Examiner toutes les options de traitement
Dans tous les cas, les avantages et les inconvénients d’un traitement par ICT à long terme doivent être comparés à ceux de la transplantation de cellules souches allogéniques (TCSH). En effet, bien que cela reste une option en tant que traitement de deuxième et troisième ligne dans la première phase chronique de la LMC, le taux de transplantation a considérablement baissé depuis l’introduction des ITK (les taux ont moins baissé pour l’indication en tant que traitement de sauvetage dans la maladie avancée).
Certains auteurs de ce numéro des Annals of Hematology critiquent la prise en compte primaire du risque de maladie (défini comme l’échec du traitement par ITK) dans la décision de transplantation : ils proposent une approche plus équilibrée qui, outre le risque de maladie, prend en compte le risque de transplantation et les aspects économiques. La TCSH devrait être intégrée à l’algorithme thérapeutique dès le diagnostic initial. Très tôt après le premier échec du traitement par ITK, une TCSH doit être évaluée dans la mesure où les patients concernés présentent un risque élevé de maladie, mais un risque faible de transplantation. Inversement, la TCSH doit être utilisée de manière restrictive chez les patients dont la maladie est très avancée et qui présentent un risque élevé de transplantation, et éventuellement uniquement dans le cadre d’un essai.

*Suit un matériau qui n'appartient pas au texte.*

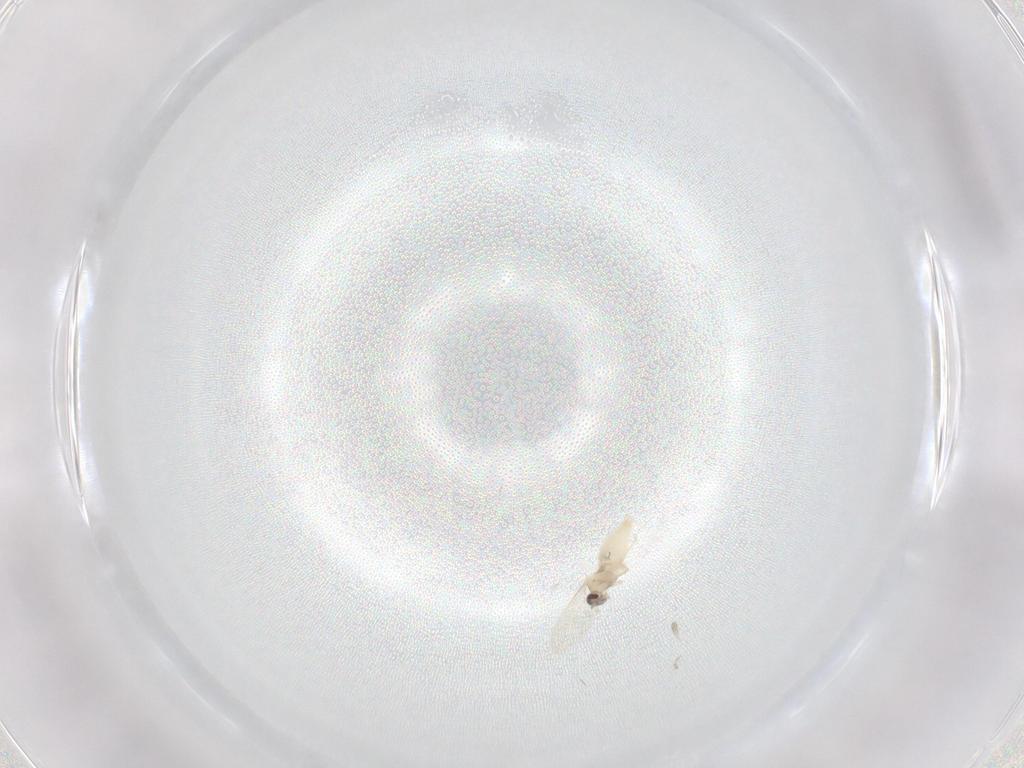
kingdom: Animalia
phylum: Arthropoda
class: Insecta
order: Diptera
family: Cecidomyiidae
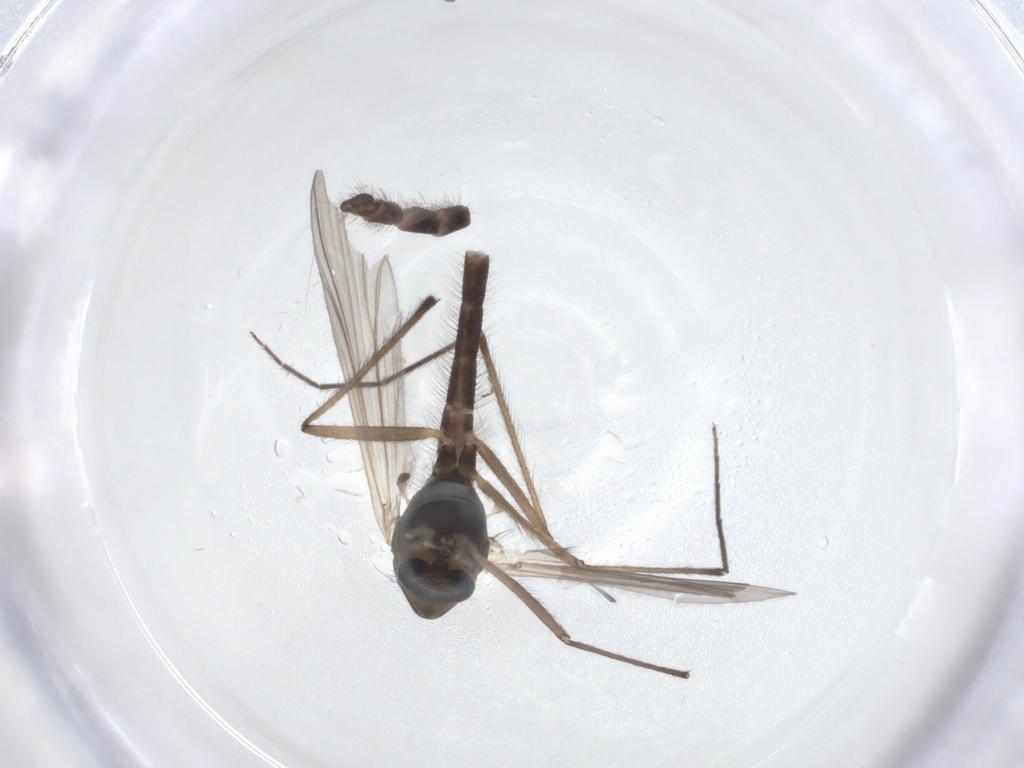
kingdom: Animalia
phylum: Arthropoda
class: Insecta
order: Diptera
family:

Effets secondaires sous TKI
D’une part, la plupart des patients tirent un bénéfice considérable des ITK, mais d’autre part, en raison de la survie à long terme désormais atteinte, les effets secondaires font l’objet d’une attention accrue. Les personnes qui doivent être traitées toute leur vie avec de telles substances actives ne s’intéressent pas seulement à l’efficacité, mais aussi à la tolérance.
Dans l’ensemble, les ITK ont un profil de sécurité relativement bon dans la pratique clinique, car si de nombreux effets secondaires légers à modérés surviennent, ils sont généralement limités au début du traitement et sont facilement contrôlables par la suite, voire disparaissent spontanément. Actuellement, des questions restent toutefois en suspens concernant la sécurité à long terme – notamment en ce qui concerne les nouvelles générations d’ITK. Par exemple, il a été récemment démontré que ces nouveaux agents exercent dans certains cas des effets négatifs et irréversibles sur des organes tels que le cœur et les poumons, en particulier en cas de comorbidité. Le choix de l’ITK approprié nécessite donc un examen précis des paramètres de la maladie, du patient et de la substance active.
Source : Annals of Hematology 2015 ; 94(2).